==== RECORDS PROVIDED

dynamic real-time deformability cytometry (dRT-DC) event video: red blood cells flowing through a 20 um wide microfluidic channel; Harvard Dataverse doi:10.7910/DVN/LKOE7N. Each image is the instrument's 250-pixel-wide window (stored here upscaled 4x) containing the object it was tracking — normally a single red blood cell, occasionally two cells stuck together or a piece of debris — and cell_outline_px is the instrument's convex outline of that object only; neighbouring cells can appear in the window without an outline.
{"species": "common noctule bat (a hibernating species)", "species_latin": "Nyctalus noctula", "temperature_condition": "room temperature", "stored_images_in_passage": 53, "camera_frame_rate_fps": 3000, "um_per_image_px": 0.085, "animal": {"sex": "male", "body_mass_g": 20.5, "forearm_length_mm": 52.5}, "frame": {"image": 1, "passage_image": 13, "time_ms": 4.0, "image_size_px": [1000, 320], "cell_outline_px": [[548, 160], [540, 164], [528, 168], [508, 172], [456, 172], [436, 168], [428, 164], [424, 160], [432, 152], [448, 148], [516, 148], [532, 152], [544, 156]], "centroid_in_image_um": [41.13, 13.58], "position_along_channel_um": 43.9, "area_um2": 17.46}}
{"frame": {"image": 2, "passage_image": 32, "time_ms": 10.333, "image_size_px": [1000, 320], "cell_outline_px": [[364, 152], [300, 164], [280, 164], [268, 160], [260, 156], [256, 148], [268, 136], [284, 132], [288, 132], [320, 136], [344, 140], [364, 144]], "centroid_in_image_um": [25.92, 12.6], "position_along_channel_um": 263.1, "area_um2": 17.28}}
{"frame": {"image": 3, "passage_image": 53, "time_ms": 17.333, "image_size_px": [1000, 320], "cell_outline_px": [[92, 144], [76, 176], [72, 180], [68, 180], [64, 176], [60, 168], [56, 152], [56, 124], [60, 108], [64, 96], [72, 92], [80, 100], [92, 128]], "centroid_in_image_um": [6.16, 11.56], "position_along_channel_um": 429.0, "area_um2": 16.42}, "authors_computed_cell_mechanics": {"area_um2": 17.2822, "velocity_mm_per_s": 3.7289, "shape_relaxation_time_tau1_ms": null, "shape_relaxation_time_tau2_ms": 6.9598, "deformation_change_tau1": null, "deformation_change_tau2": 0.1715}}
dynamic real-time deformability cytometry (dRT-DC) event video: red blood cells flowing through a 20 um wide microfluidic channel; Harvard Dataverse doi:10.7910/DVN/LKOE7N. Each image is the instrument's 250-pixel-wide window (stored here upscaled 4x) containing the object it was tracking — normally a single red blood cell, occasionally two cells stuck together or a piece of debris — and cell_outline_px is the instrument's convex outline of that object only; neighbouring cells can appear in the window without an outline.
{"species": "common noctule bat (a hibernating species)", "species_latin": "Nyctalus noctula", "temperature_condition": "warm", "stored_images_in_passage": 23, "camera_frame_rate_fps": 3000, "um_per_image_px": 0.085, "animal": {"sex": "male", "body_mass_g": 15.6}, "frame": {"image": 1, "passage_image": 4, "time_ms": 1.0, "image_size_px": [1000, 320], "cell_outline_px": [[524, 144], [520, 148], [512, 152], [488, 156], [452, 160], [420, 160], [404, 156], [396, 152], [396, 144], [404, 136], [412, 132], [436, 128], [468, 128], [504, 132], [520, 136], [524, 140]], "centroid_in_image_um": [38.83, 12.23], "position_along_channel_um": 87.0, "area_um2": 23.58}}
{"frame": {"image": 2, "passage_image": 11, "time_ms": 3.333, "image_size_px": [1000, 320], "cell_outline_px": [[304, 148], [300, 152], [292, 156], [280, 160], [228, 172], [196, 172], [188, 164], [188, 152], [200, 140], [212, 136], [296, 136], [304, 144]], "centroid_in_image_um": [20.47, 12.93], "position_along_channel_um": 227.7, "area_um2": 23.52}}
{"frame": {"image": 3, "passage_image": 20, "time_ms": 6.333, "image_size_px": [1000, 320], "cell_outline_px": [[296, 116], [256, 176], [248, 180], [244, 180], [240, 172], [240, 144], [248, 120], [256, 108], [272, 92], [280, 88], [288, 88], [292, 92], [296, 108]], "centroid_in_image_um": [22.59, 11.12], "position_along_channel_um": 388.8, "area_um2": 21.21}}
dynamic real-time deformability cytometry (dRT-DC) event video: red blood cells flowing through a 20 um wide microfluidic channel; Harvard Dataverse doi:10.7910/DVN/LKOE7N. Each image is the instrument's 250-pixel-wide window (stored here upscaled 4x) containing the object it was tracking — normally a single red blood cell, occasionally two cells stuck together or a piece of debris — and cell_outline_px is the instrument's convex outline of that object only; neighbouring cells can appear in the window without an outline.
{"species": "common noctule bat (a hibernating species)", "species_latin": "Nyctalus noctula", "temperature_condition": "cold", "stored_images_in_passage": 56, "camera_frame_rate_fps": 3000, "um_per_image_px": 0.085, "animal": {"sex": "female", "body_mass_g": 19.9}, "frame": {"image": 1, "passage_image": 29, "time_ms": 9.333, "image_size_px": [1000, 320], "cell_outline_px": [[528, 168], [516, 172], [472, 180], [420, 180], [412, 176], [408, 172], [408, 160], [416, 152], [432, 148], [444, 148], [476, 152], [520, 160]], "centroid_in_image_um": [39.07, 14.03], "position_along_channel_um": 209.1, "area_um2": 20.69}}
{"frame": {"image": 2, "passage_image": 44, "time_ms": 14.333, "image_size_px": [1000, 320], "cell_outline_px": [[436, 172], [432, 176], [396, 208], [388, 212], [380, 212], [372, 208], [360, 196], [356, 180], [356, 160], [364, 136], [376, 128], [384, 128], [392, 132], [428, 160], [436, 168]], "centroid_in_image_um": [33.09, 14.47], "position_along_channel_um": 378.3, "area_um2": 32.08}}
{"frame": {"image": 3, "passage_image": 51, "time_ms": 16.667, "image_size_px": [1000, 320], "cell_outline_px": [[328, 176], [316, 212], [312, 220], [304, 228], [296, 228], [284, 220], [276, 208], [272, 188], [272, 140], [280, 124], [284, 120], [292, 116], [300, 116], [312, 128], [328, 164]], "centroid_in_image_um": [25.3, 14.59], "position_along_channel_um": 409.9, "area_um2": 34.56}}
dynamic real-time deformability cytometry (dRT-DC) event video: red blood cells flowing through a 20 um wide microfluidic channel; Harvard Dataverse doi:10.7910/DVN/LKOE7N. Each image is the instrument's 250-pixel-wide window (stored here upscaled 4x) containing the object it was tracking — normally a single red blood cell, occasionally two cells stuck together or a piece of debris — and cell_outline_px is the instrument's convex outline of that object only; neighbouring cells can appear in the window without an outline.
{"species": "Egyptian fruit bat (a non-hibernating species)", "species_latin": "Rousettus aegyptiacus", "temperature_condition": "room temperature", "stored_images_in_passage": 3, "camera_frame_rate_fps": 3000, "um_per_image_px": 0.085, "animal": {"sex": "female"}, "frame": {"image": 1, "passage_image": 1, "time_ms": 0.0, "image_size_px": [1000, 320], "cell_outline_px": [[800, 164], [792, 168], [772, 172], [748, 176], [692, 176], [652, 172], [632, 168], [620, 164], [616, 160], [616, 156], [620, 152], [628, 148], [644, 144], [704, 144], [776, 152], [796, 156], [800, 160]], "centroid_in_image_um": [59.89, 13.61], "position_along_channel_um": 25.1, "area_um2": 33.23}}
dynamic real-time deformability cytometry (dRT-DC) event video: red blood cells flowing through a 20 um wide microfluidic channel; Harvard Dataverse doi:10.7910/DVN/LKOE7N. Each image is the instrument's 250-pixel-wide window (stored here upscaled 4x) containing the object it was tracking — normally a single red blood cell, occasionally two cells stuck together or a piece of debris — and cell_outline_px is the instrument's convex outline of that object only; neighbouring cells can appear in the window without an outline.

========

* _SHORT PROBLEM_: The data above must be returned in full, exactly as written.

* _REPLY_:
dynamic real-time deformability cytometry (dRT-DC) event video: red blood cells flowing through a 20 um wide microfluidic channel; Harvard Dataverse doi:10.7910/DVN/LKOE7N. Each image is the instrument's 250-pixel-wide window (stored here upscaled 4x) containing the object it was tracking — normally a single red blood cell, occasionally two cells stuck together or a piece of debris — and cell_outline_px is the instrument's convex outline of that object only; neighbouring cells can appear in the window without an outline.
{"species": "common noctule bat (a hibernating species)", "species_latin": "Nyctalus noctula", "temperature_condition": "room temperature", "stored_images_in_passage": 53, "camera_frame_rate_fps": 3000, "um_per_image_px": 0.085, "animal": {"sex": "male", "body_mass_g": 20.5, "forearm_length_mm": 52.5}, "frame": {"image": 1, "passage_image": 13, "time_ms": 4.0, "image_size_px": [1000, 320], "cell_outline_px": [[548, 160], [540, 164], [528, 168], [508, 172], [456, 172], [436, 168], [428, 164], [424, 160], [432, 152], [448, 148], [516, 148], [532, 152], [544, 156]], "centroid_in_image_um": [41.13, 13.58], "position_along_channel_um": 43.9, "area_um2": 17.46}}
{"frame": {"image": 2, "passage_image": 32, "time_ms": 10.333, "image_size_px": [1000, 320], "cell_outline_px": [[364, 152], [300, 164], [280, 164], [268, 160], [260, 156], [256, 148], [268, 136], [284, 132], [288, 132], [320, 136], [344, 140], [364, 144]], "centroid_in_image_um": [25.92, 12.6], "position_along_channel_um": 263.1, "area_um2": 17.28}}
{"frame": {"image": 3, "passage_image": 53, "time_ms": 17.333, "image_size_px": [1000, 320], "cell_outline_px": [[92, 144], [76, 176], [72, 180], [68, 180], [64, 176], [60, 168], [56, 152], [56, 124], [60, 108], [64, 96], [72, 92], [80, 100], [92, 128]], "centroid_in_image_um": [6.16, 11.56], "position_along_channel_um": 429.0, "area_um2": 16.42}, "authors_computed_cell_mechanics": {"area_um2": 17.2822, "velocity_mm_per_s": 3.7289, "shape_relaxation_time_tau1_ms": null, "shape_relaxation_time_tau2_ms": 6.9598, "deformation_change_tau1": null, "deformation_change_tau2": 0.1715}}
dynamic real-time deformability cytometry (dRT-DC) event video: red blood cells flowing through a 20 um wide microfluidic channel; Harvard Dataverse doi:10.7910/DVN/LKOE7N. Each image is the instrument's 250-pixel-wide window (stored here upscaled 4x) containing the object it was tracking — normally a single red blood cell, occasionally two cells stuck together or a piece of debris — and cell_outline_px is the instrument's convex outline of that object only; neighbouring cells can appear in the window without an outline.
{"species": "common noctule bat (a hibernating species)", "species_latin": "Nyctalus noctula", "temperature_condition": "warm", "stored_images_in_passage": 23, "camera_frame_rate_fps": 3000, "um_per_image_px": 0.085, "animal": {"sex": "male", "body_mass_g": 15.6}, "frame": {"image": 1, "passage_image": 4, "time_ms": 1.0, "image_size_px": [1000, 320], "cell_outline_px": [[524, 144], [520, 148], [512, 152], [488, 156], [452, 160], [420, 160], [404, 156], [396, 152], [396, 144], [404, 136], [412, 132], [436, 128], [468, 128], [504, 132], [520, 136], [524, 140]], "centroid_in_image_um": [38.83, 12.23], "position_along_channel_um": 87.0, "area_um2": 23.58}}
{"frame": {"image": 2, "passage_image": 11, "time_ms": 3.333, "image_size_px": [1000, 320], "cell_outline_px": [[304, 148], [300, 152], [292, 156], [280, 160], [228, 172], [196, 172], [188, 164], [188, 152], [200, 140], [212, 136], [296, 136], [304, 144]], "centroid_in_image_um": [20.47, 12.93], "position_along_channel_um": 227.7, "area_um2": 23.52}}
{"frame": {"image": 3, "passage_image": 20, "time_ms": 6.333, "image_size_px": [1000, 320], "cell_outline_px": [[296, 116], [256, 176], [248, 180], [244, 180], [240, 172], [240, 144], [248, 120], [256, 108], [272, 92], [280, 88], [288, 88], [292, 92], [296, 108]], "centroid_in_image_um": [22.59, 11.12], "position_along_channel_um": 388.8, "area_um2": 21.21}}
dynamic real-time deformability cytometry (dRT-DC) event video: red blood cells flowing through a 20 um wide microfluidic channel; Harvard Dataverse doi:10.7910/DVN/LKOE7N. Each image is the instrument's 250-pixel-wide window (stored here upscaled 4x) containing the object it was tracking — normally a single red blood cell, occasionally two cells stuck together or a piece of debris — and cell_outline_px is the instrument's convex outline of that object only; neighbouring cells can appear in the window without an outline.
{"species": "common noctule bat (a hibernating species)", "species_latin": "Nyctalus noctula", "temperature_condition": "cold", "stored_images_in_passage": 56, "camera_frame_rate_fps": 3000, "um_per_image_px": 0.085, "animal": {"sex": "female", "body_mass_g": 19.9}, "frame": {"image": 1, "passage_image": 29, "time_ms": 9.333, "image_size_px": [1000, 320], "cell_outline_px": [[528, 168], [516, 172], [472, 180], [420, 180], [412, 176], [408, 172], [408, 160], [416, 152], [432, 148], [444, 148], [476, 152], [520, 160]], "centroid_in_image_um": [39.07, 14.03], "position_along_channel_um": 209.1, "area_um2": 20.69}}
{"frame": {"image": 2, "passage_image": 44, "time_ms": 14.333, "image_size_px": [1000, 320], "cell_outline_px": [[436, 172], [432, 176], [396, 208], [388, 212], [380, 212], [372, 208], [360, 196], [356, 180], [356, 160], [364, 136], [376, 128], [384, 128], [392, 132], [428, 160], [436, 168]], "centroid_in_image_um": [33.09, 14.47], "position_along_channel_um": 378.3, "area_um2": 32.08}}
{"frame": {"image": 3, "passage_image": 51, "time_ms": 16.667, "image_size_px": [1000, 320], "cell_outline_px": [[328, 176], [316, 212], [312, 220], [304, 228], [296, 228], [284, 220], [276, 208], [272, 188], [272, 140], [280, 124], [284, 120], [292, 116], [300, 116], [312, 128], [328, 164]], "centroid_in_image_um": [25.3, 14.59], "position_along_channel_um": 409.9, "area_um2": 34.56}}
dynamic real-time deformability cytometry (dRT-DC) event video: red blood cells flowing through a 20 um wide microfluidic channel; Harvard Dataverse doi:10.7910/DVN/LKOE7N. Each image is the instrument's 250-pixel-wide window (stored here upscaled 4x) containing the object it was tracking — normally a single red blood cell, occasionally two cells stuck together or a piece of debris — and cell_outline_px is the instrument's convex outline of that object only; neighbouring cells can appear in the window without an outline.
{"species": "Egyptian fruit bat (a non-hibernating species)", "species_latin": "Rousettus aegyptiacus", "temperature_condition": "room temperature", "stored_images_in_passage": 3, "camera_frame_rate_fps": 3000, "um_per_image_px": 0.085, "animal": {"sex": "female"}, "frame": {"image": 1, "passage_image": 1, "time_ms": 0.0, "image_size_px": [1000, 320], "cell_outline_px": [[800, 164], [792, 168], [772, 172], [748, 176], [692, 176], [652, 172], [632, 168], [620, 164], [616, 160], [616, 156], [620, 152], [628, 148], [644, 144], [704, 144], [776, 152], [796, 156], [800, 160]], "centroid_in_image_um": [59.89, 13.61], "position_along_channel_um": 25.1, "area_um2": 33.23}}
dynamic real-time deformability cytometry (dRT-DC) event video: red blood cells flowing through a 20 um wide microfluidic channel; Harvard Dataverse doi:10.7910/DVN/LKOE7N. Each image is the instrument's 250-pixel-wide window (stored here upscaled 4x) containing the object it was tracking — normally a single red blood cell, occasionally two cells stuck together or a piece of debris — and cell_outline_px is the instrument's convex outline of that object only; neighbouring cells can appear in the window without an outline.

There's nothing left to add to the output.